Eval doesn't do any good unless you want to parse a string to represent the equations - and even then you need some way to represent the equations as data (i.e. be able to manipulate it).
Your misunderstanding is to assume that I know the equation. I don't know the equation, I know one or more forms of the equation that I'd like to solve for (i.e. find the coefficients and r-square values). In your example, you are using of: x = "23 + b" - meaning that the a0 coefficient is 23 and the a1 coefficient is 1. The regression is designed to input some numbers [0,23], [1,24], [2,25], and figure out the coefficients (23,1). That just happens to be a simple linear equation that can be done without resorting to closures. However, what if wanted to solve the coefficients for:
y = a0 + a1*x + a2*x*x + a3*x*x*x
and just had a bunch of (x,y) data points.
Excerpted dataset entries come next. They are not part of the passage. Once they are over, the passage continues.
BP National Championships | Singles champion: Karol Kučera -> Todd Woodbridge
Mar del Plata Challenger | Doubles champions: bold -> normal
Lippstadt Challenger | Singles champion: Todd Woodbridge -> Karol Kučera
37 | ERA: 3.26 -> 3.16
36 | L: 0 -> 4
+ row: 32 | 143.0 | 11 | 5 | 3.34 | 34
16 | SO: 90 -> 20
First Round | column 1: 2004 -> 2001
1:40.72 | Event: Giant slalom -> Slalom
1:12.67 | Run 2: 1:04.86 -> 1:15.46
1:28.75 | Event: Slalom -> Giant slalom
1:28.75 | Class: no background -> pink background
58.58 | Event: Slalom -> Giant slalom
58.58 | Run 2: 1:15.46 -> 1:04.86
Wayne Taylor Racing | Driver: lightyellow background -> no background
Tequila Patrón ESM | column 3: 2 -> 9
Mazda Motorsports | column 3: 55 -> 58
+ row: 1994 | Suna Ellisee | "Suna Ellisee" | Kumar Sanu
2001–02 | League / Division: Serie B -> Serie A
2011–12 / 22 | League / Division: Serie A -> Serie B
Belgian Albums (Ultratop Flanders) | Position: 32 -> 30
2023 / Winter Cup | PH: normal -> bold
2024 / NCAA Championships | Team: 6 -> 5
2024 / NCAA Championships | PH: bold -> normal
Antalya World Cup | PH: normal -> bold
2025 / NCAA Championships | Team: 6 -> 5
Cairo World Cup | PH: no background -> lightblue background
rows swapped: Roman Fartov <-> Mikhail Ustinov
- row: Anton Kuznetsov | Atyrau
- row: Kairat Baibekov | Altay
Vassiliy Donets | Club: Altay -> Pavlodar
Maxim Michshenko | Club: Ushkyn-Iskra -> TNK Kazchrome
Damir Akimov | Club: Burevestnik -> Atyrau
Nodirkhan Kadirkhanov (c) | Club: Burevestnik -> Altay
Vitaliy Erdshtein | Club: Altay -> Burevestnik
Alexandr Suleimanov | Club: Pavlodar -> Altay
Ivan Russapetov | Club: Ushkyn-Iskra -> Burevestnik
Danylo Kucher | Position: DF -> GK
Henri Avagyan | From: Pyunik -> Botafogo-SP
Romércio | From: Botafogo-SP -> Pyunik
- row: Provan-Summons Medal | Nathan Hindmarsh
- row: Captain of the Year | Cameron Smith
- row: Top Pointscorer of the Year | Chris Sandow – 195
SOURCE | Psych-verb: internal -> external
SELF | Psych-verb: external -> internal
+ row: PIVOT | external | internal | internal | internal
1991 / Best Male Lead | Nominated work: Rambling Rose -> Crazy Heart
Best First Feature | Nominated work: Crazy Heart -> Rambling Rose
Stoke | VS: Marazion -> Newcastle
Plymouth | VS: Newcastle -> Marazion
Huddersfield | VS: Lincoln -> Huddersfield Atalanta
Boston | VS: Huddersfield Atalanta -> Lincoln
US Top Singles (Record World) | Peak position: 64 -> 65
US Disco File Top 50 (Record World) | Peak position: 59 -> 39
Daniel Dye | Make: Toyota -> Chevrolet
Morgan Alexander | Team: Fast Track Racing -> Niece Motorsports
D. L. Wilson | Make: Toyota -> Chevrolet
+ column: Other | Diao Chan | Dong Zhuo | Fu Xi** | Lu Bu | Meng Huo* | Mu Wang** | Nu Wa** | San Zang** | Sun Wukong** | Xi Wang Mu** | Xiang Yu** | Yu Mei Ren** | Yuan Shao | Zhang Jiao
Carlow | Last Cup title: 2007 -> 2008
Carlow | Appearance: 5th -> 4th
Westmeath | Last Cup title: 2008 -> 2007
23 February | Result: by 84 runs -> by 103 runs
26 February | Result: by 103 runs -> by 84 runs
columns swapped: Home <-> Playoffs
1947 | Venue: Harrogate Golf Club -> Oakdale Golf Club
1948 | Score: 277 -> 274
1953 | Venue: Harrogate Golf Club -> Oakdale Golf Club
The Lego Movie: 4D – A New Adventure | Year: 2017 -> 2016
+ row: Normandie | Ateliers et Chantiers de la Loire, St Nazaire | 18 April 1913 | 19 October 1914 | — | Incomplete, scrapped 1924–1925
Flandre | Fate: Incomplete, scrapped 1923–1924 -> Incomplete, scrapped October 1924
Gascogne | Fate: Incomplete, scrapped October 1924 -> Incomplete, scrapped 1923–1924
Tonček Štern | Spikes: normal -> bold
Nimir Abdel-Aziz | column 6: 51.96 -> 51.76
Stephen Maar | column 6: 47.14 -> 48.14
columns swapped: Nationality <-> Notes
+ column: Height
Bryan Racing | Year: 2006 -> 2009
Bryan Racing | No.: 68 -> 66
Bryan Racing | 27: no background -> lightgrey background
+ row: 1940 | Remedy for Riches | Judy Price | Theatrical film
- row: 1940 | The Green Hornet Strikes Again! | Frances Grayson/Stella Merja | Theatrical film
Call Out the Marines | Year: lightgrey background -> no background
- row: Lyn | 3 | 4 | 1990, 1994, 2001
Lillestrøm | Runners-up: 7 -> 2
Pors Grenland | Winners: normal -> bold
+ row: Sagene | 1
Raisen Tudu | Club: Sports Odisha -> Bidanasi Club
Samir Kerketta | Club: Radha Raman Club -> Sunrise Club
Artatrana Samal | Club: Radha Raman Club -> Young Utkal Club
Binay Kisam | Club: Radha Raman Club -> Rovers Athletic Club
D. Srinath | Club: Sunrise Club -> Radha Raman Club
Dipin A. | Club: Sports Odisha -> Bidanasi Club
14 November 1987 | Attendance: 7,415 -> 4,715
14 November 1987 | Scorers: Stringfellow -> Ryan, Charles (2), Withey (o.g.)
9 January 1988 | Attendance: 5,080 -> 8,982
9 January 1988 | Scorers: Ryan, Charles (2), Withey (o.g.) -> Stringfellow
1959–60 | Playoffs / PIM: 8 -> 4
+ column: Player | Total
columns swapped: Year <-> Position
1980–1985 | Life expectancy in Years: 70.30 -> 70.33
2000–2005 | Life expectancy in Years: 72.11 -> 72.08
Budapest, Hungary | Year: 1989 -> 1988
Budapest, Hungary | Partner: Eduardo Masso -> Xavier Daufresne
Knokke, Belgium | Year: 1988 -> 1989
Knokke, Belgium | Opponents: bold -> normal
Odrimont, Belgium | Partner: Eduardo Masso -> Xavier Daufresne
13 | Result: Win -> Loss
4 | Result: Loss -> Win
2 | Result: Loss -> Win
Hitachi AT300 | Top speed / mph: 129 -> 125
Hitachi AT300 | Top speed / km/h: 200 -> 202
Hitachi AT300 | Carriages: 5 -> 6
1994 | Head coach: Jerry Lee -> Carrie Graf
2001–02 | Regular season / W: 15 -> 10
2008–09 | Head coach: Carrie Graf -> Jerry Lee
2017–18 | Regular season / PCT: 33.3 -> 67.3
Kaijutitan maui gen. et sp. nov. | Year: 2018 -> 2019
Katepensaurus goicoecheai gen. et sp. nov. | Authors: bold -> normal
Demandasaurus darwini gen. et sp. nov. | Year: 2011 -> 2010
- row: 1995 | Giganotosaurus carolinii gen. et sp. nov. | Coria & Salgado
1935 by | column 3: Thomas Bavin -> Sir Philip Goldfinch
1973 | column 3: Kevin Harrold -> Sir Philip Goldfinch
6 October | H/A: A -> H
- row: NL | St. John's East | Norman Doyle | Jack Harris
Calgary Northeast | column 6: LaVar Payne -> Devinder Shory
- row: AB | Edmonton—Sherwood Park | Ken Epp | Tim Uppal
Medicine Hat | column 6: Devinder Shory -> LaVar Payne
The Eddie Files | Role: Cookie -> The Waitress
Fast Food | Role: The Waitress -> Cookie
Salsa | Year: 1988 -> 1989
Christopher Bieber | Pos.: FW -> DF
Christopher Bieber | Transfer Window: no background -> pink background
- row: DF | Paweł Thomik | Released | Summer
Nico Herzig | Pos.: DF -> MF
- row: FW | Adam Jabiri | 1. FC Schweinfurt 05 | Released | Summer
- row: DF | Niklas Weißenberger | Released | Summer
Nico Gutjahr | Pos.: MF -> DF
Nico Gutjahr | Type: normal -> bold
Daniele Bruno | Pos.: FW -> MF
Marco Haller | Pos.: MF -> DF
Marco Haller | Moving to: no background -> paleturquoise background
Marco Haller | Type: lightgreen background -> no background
Or how about throwing in some additional exogenous variables:
y = a0 + a1*x + a2*z + a3*x*z + a4*x*x + a5*z*z
Now, how do you propose to solve for these coefficients given a series of data points? Having done this in a version of Pascal that does not have closures, my solution was to build a parser that allowed you to represent the form of the equation as a string. Problem is that a parser becomes a mini-language and occupies a good amount of space and requires an attention to detail. Whereas, by using closures in Python or code blocks in Smalltalk, I can sling together equation forms (i.e. lambda functions or anonymous functions).